▶ [提供テキスト]
============
要約 : 神経成長因子(NGF)およびその前駆体であるproNGFは、ニューロンの受容体に結合して細胞の生存や分化、死を促進する(Kaplan and Miller参照)。NGFまたはproNGFと相互作用する二種類の受容体は、Trkファミリーおよびp75NTRの一員である。Trkはニューロンの増殖および分化に関与し、p75NTRは細胞死応答および増殖・生存応答の両方に関与する。Nykjaerらは、生や死の応答が、proNGFおよびp75NTRと複合体を形成する受容体ソルチリンの存在により決定されるという証拠を示している。NGFやproNGF、または切断されると成熟NGFを産生するproNGFの一部とグルタチオンS-トランスフェラーゼ(GST)の融合タンパク質(GST-pro)と、TrkA、p75NTR、ソルチリンという3種類の受容体との結合を表面プラスモン共鳴により評価したところ、ソルチリンだけがGST-proに結合し、ソルチリンはproNGFに対して最も高い親和性を示した。形質移入細胞において、ソルチリンは、他の2種類の受容体が存在する場合も存在しない場合も、proNGFのエンドサイトーシスを促進した。ソルチリンおよびp75NTRが共に発現すると、proNGFの表面結合は、いずれかの受容体が単独で発現している場合に比べて増加した。架橋実験により、proNGFはソルチリンおよびp75NTRと複合体を形成するがNGFは複合体を形成せず、また、ソルチリンおよびTrkAとは複合体を形成しないことが示された。proNGFの存在によりp75NTRとソルチリンとの相互作用は増加し、細胞における両受容体の存在は、形質移入または内因性発現のいずれかを介してproNGFの高親和性結合と相関していた。細胞死の活性化といったproNGFの生物学的作用は、ソルチリン発現細胞を他のソルチリンリガンドであるニューロテンシンやGST-proへ曝露したことにより阻害された。ソルチリンまたはp75NTRが欠損すると、proNGF処理により誘導される細胞死が阻害された。以上より、成熟NGF、proNGFという2種類のリガンドと共同で作用する3種類の受容体は、NGFシグナル伝達の生物学的結果を決定すると考えられる。

D. R. Kaplan, F. D. Miller, A move to sort life from death. Nature 427, 798-799 (2004).

A. Nykjaer, R. Lee, K. K. Teng, P. Jansen, P. Madsen, M. S. Nielsen, C. Jacobsen, M. Kliemannel, E. Schwarz, T. E. Willnow, B. L. Hempstead, C. M. Petersen, Sortilin is essential for proNGF-induced neuronal cell death. Nature 427, 843-848 (2004).
============
▶ [提供情報]
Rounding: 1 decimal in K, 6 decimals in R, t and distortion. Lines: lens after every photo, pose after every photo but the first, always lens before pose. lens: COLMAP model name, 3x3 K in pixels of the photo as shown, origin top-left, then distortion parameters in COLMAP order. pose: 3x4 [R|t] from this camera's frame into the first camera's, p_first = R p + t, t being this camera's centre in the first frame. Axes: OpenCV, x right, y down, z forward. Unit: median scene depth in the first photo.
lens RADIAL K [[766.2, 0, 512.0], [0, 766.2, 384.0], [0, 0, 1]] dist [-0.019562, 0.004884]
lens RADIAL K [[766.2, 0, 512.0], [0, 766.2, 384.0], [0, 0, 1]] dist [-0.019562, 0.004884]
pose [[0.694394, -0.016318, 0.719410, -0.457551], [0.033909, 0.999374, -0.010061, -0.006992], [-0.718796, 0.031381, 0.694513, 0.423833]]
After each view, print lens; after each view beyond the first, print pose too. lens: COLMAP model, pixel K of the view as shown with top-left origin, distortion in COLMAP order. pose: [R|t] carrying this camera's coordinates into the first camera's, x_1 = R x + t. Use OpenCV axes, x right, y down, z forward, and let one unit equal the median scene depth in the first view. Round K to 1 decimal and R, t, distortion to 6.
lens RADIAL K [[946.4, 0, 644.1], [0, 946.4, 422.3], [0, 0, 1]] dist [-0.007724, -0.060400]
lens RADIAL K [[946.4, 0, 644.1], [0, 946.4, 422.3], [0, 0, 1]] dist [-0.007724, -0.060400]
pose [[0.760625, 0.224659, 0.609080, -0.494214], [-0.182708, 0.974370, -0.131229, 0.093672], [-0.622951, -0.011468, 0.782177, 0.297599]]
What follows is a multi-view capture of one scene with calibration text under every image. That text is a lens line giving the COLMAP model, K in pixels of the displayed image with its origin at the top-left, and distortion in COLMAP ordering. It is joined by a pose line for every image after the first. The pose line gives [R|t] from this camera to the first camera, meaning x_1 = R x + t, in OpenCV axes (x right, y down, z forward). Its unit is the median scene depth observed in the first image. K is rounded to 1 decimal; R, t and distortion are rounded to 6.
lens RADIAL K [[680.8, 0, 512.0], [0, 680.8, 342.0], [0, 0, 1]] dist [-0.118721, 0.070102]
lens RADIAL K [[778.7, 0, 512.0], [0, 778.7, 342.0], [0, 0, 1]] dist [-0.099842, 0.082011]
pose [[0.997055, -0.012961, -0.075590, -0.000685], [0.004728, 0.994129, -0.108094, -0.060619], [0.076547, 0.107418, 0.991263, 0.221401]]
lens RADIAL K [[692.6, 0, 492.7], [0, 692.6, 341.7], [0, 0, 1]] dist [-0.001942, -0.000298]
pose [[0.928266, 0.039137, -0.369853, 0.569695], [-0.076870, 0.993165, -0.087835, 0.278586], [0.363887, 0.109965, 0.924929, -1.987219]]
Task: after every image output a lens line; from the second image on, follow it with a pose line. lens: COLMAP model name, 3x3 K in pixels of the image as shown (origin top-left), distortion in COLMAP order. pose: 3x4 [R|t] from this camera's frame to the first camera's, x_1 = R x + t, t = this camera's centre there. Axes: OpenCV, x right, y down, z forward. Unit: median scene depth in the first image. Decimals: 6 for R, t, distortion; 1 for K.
============
▶ [資料に関する設問]
**A)** 次の(i)〜(iii)の各記述が提供テキストの内容と一致するかを「はい」または「いいえ」で判定し、判定の決め手となる提供テキストの語句を原文どおりに引用せよ。(i) 表面プラスモン共鳴による評価では、3種類の受容体のうちGST-proに結合したのはソルチリンのみであった。(ii) 架橋実験では、NGFもproNGFと同様にソルチリンおよびp75NTRと複合体を形成した。(iii) ソルチリンまたはp75NTRが欠損すると、proNGF処理により誘導される細胞死は増強された。
**B)** 提供テキストのうち、「D. R. Kaplan, F.」から始まり「427, 843-848 (2004).」に至るまでの部分を、一字も変えずに引用せよ。

▶ [番号別解答]
**A)**
(i) はい。「ソルチリンだけがGST-proに結合し」
(ii) いいえ。「proNGFはソルチリンおよびp75NTRと複合体を形成するがNGFは複合体を形成せず」
(iii) いいえ。「ソルチリンまたはp75NTRが欠損すると、proNGF処理により誘導される細胞死が阻害された。」

**B)**
D. R. Kaplan, F. D. Miller, A move to sort life from death. Nature 427, 798-799 (2004).

A. Nykjaer, R. Lee, K. K. Teng, P. Jansen, P. Madsen, M. S. Nielsen, C. Jacobsen, M. Kliemannel, E. Schwarz, T. E. Willnow, B. L. Hempstead, C. M. Petersen, Sortilin is essential for proNGF-induced neuronal cell death. Nature 427, 843-848 (2004).